### [Reading passage]

The allusion to "transmongrelization" mentions those decorative, "criminal" compositions with butterfly wings.
The same association comes through Demon when he mentions "incest-insect" in relation to words and to art: ‘I would describe, in too many words no doubt, how passionately, how incandescently, how incestuously — c’est le mot — art and science meet in an insect, in a thrush, in a thistle of that ducal bosquet. Ada [...] and dear Lucette, once drew my attention, by a creepy coincidence, to certain details of that other triptych, that tremendous garden of tongue-in-cheek delights, circa 1500, and, namely, to the butterflies in it — a Meadow Brown, female, in the center of the right panel, and a Tortoiseshell in the middle panel, placed there as if settled on a flower — mark the "as if," [...] because they say that actually the wrong side of the bug is shown, it should have been the underside.

In relation to word-games, we find:
1. "Pedantic Ada once said that the looking up of words in a lexicon for any other needs than those of expression — be it instruction or art — lay somewhere between the ornamental assortment of flowers (which could be, she conceded, mildly romantic in a maidenly headcocking way) and making collage-pictures of disparate butterfly wings (which was always vulgar and often criminal). Per contra, she suggested to Van that verbal circuses, ‘performing words,’ ‘poodle-doodles,’ and so forth, might be redeemable by the quality of the brain work required for the creation of a great logogriph or inspired pun and should not preclude the help of a dictionary, gruff or complacent. That was why she admitted ‘Flavita.’ The name came from alfavit, an old Russian game of chance and skill, based on the scrambling and unscrambling of alphabetic letters."

### [Problems and tasks]
• 1. Answer these questions about the passage on Ada:
(a) What approximate date does Demon give for the "garden of tongue-in-cheek delights"?
(b) Which butterfly does Demon place in the center of the right panel?
(c) From what old Russian game does the name "Flavita" come?
• 2. Please copy everything from "The same association" down to "been the underside." in the passage on Ada, replacing "Tortoiseshell" with "Red Admiral".
The listing below was taken from a separate source.

### [Provided information]
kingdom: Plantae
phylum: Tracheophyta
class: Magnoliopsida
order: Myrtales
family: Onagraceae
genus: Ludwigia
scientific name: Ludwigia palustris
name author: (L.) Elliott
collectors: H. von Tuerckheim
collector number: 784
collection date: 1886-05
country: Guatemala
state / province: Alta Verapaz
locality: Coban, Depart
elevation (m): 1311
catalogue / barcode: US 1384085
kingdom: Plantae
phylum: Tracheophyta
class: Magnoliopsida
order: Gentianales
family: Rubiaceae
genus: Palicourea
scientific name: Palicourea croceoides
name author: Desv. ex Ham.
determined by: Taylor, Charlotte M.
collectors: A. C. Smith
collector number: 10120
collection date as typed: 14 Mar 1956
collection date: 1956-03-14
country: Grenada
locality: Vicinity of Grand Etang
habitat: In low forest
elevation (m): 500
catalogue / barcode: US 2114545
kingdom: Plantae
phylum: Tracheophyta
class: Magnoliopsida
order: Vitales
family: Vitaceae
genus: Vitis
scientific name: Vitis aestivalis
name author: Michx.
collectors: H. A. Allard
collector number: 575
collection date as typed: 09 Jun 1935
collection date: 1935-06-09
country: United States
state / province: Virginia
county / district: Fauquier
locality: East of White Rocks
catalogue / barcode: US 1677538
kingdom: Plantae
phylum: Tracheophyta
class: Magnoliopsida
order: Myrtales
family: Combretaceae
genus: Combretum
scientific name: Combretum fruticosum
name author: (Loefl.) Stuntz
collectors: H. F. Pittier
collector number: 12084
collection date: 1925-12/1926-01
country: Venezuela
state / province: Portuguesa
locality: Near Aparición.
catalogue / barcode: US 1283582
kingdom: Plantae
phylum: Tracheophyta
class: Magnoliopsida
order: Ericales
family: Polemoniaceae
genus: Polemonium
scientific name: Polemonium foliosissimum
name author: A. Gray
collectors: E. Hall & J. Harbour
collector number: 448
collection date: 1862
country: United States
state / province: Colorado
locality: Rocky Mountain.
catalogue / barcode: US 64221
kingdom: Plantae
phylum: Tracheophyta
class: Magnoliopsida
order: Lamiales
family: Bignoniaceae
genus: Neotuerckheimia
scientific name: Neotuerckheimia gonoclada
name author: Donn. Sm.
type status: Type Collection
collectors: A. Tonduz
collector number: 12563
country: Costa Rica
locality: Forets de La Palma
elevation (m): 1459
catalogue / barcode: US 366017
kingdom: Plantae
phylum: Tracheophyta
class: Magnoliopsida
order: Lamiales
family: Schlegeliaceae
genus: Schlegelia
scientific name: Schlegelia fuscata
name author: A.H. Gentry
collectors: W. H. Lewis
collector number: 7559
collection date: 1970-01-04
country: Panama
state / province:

### [Solutions below]
• 1.
(a) Circa 1500.
(b) A Meadow Brown, female.
(c) Alfavit.

• 2.
The same association comes through Demon when he mentions "incest-insect" in relation to words and to art: ‘I would describe, in too many words no doubt, how passionately, how incandescently, how incestuously — c’est le mot — art and science meet in an insect, in a thrush, in a thistle of that ducal bosquet. Ada [...] and dear Lucette, once drew my attention, by a creepy coincidence, to certain details of that other triptych, that tremendous garden of tongue-in-cheek delights, circa 1500, and, namely, to the butterflies in it — a Meadow Brown, female, in the center of the right panel, and a Red Admiral in the middle panel, placed there as if settled on a flower — mark the "as if," [...] because they say that actually the wrong side of the bug is shown, it should have been the underside.